17.5 Exercises

In these exercises, use R’s rvest, Python’s Beautiful Soup, or any other tool (whether we discussed it or not in the main text) that will allow you to complete the task. You may need to look up various tutorials and examples, and consult documentation, Stack Overflow, and so on.

  1. Web data is available from a variety of sources, in a variety of formats and languages. Your job is to build a collection of 5 text corpora, each one consisting of documents written in a different language (English, French, Spanish, Italian, and Other). The text documents will be collected from the New Zealand Government’s press releases, from Wikipedia, from twitter, from a PDF document, and from other sources. Your final dataset will consist of all of the observations (text) placed in rows, each row associated with a specific language code (“Eng”, “Fra”, “Esp”, “Ita”, “Oth”).

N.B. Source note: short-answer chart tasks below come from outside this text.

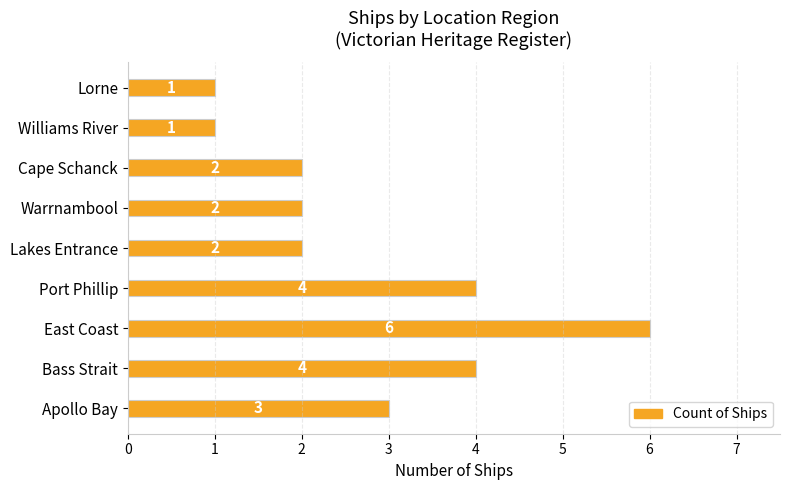

How many bars are there in total?

9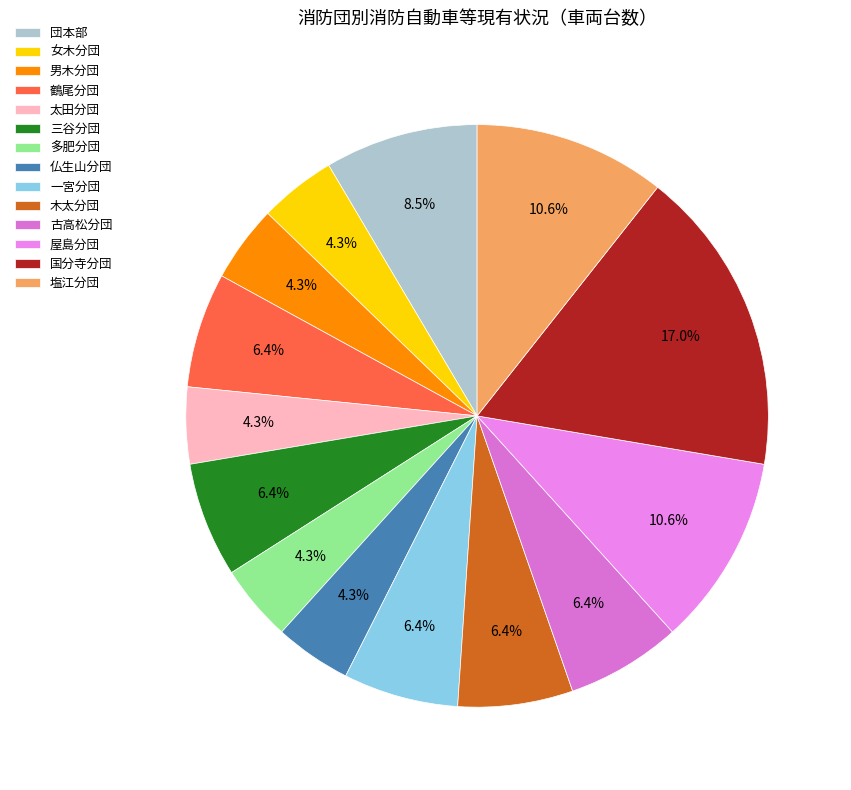

Between 一宮分団 and 男木分団, which is larger?

一宮分団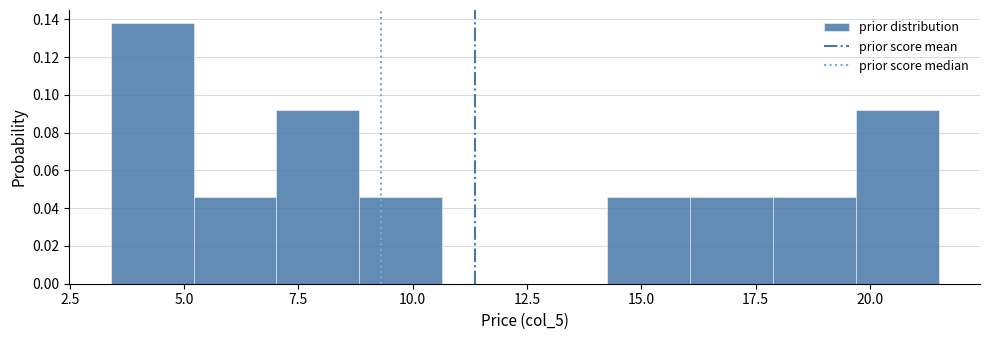

Read against the x-axis, roughly where is the centre of the tallest bar?

4.5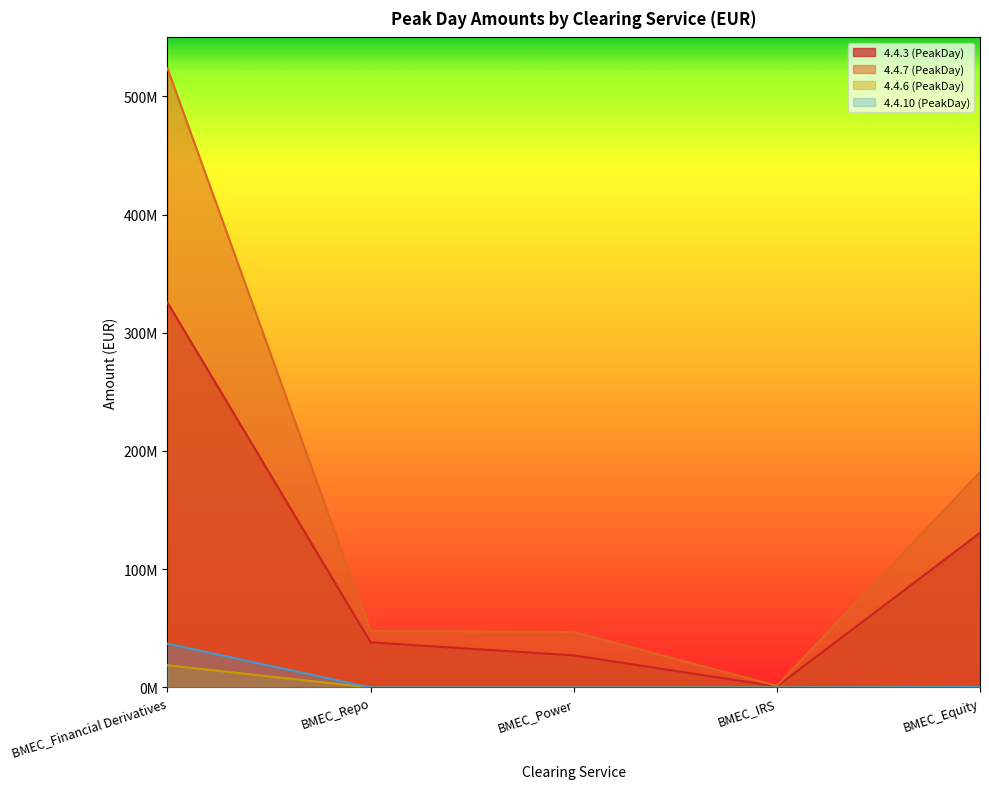

The value of 4.4.10 (PeakDay) at BMEC_Repo is 0.0. True or false?

True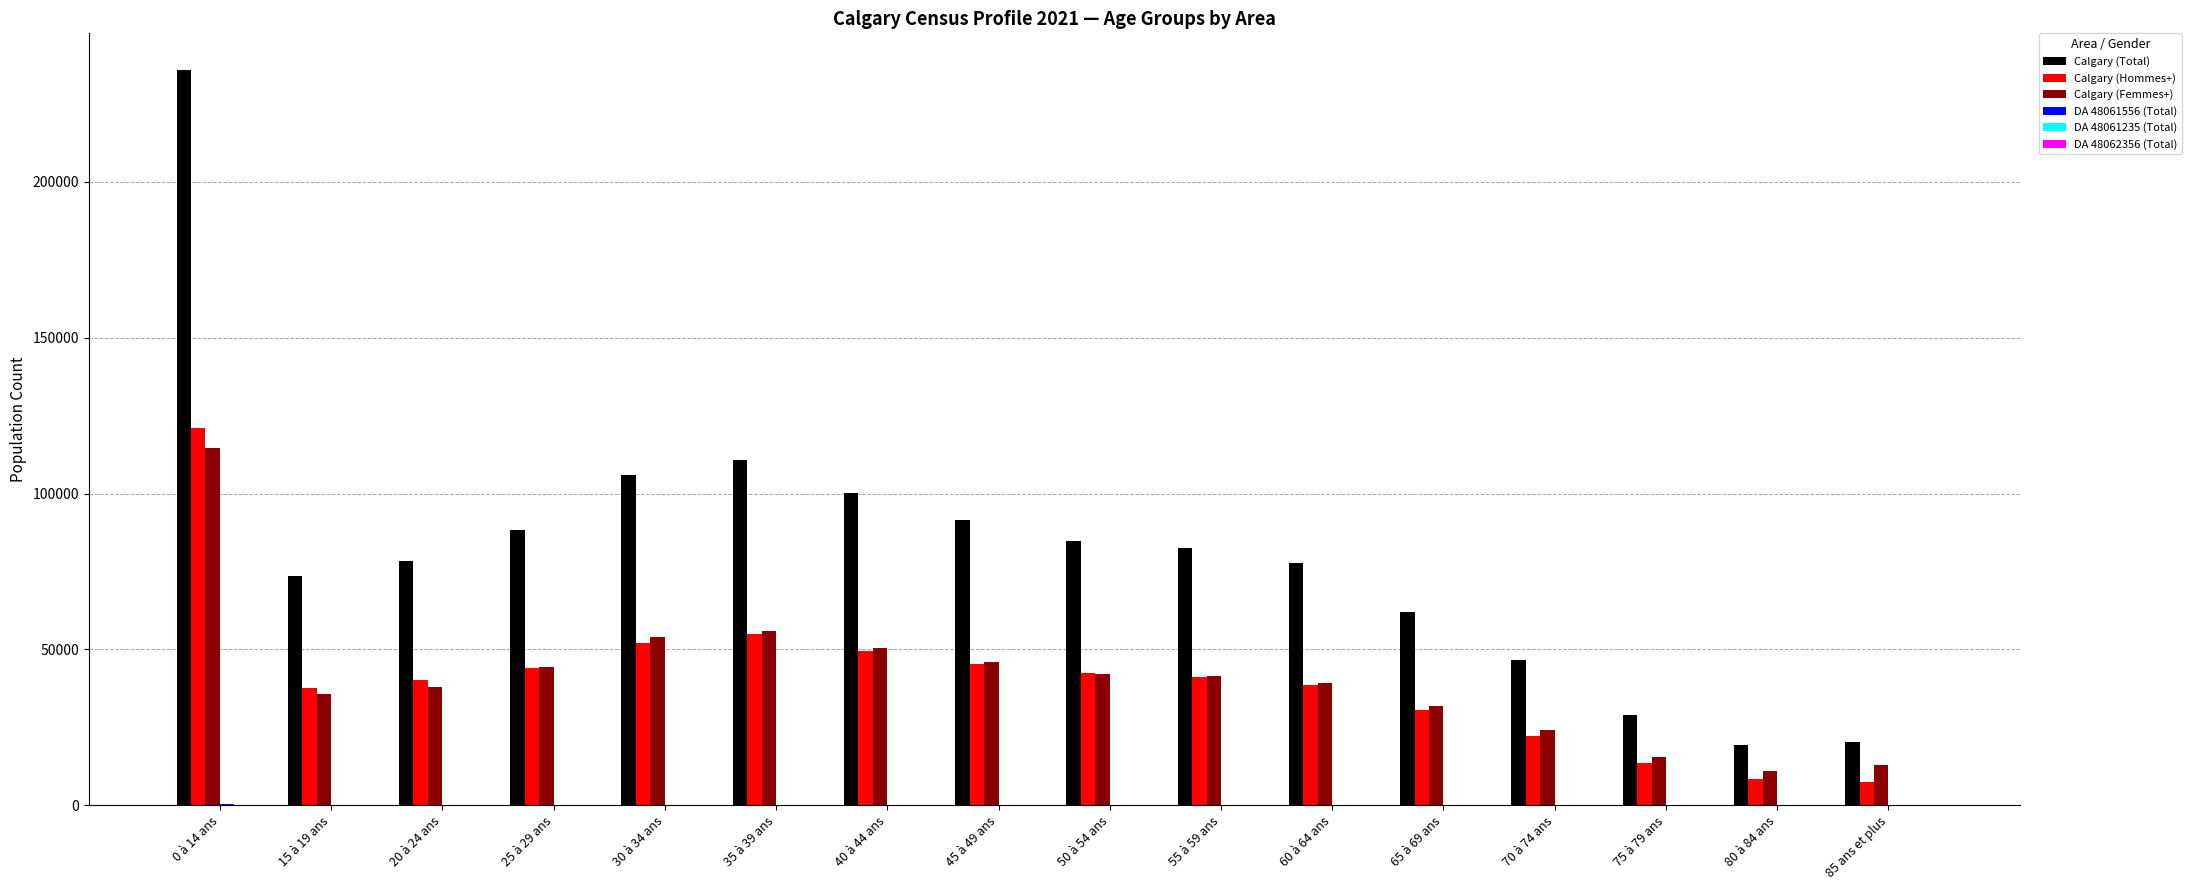

Between 25 à 29 ans and 55 à 59 ans, which series saw the biggest shift?

Calgary (Total)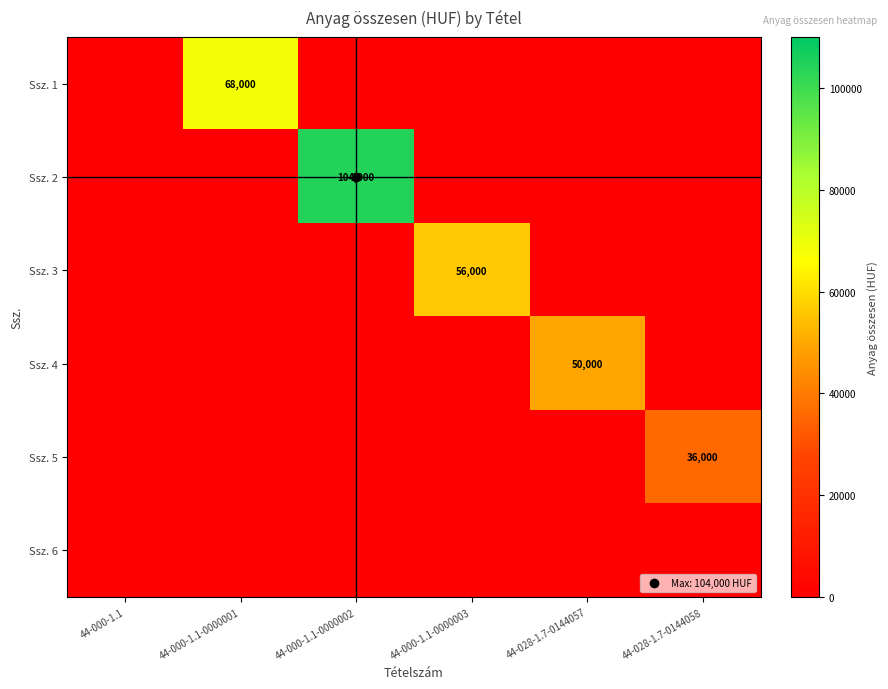

How many series are shown in this chart?

6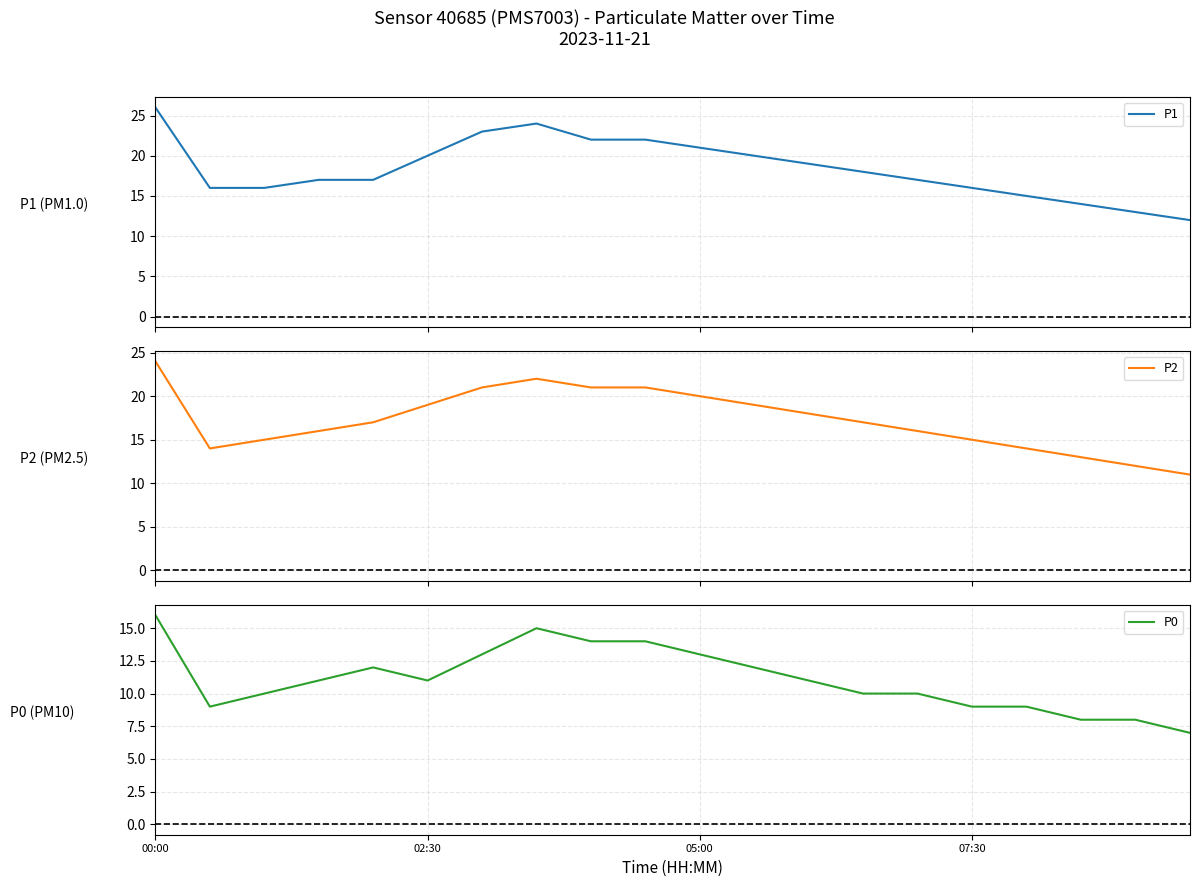

What is the average value of the P0 series?

11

    1. English: the text of all Canadian government press releases published in 2020.

    2. French: the text from the (French) Wikipedia entries of all French actresses whose last name starts with “L”.

    3. Spanish: 700 tweets (total) from @realmadrid, @PaulinaRubio, @Armada_esp + 2 other tweeters of your choice.

    4. Italian: the text from Giovannino Guareschi’s Tutto don Camillo (I racconti del Mondo piccolo) – Volume 1 di 5 (PDF), 1 page per row.

    5. Other: 500 other text documents, in other languages that use a Latin-based alphabet.

  2. Build a scraper that automatically collects a multiple-day forecast for all Canadian cities in the database (not only those found on the landing page), independently of the time at which the scraping takes place.

  3. Consider the parsed_doc object from the XPath section. What do you think the following blocks of code do?

lowerCaseFun <- function(x) {
  x <- tolower(xmlValue(x))
  return(x)
}

XML::xpathSApply(parsed_doc, "//div//i", fun = lowerCaseFun)
dateFun <- function(x) {
  require(stringr)
  date <- xmlGetAttr(node = x, name = "date")
  year <- str_extract(date, "[0-9]{4}")
  return(year)
  }

XML::xpathSApply(parsed_doc, "//div", dateFun)    
dateFun <- function(x) {
  require(stringr)
  date <- xmlGetAttr(node = x, name = "date")
  year <- str_extract(date, "[0-9]{4}")
  return(year)
  }

XML::xpathSApply(parsed_doc, "//div", dateFun)    
  1. In the CFL example, the play-by-play data is in separate tables for each quarter. Write a routine that grabs the information and produces a Pandas dataframe for each quarter, with the following headers: ID, away, details, down, home, quarter, time, type, and yard.

  2. Use Zomato to find which Canadian city has the best sushi restaurants.

  3. Modify the YouTube example in order to extract the videos’ captions. Clean them using Beautiful Soup.

  4. Use twitteR (or other packages) to build a data frame of tweets related to the Marvel Cinematic Universe. Do your tweets mostly originate from Android or iPhone devices? Plot the frequency of tweets against time. Do the same for retweets. Do any patterns emerge?

  5. Collect all Canadian government press releases for the 2021 calendar year. Identify the date, emanating Department(s), and the number of characters in each release. Are there Departments who release news more frequently than others? Are there Departments whose releases are typically longer than average? What other insights can you draw from your data frame? Repeat this process with French-language press releases.

  6. Produce a data frame listing all new products available at David’s Tea, the page number where the product was listed, and its price.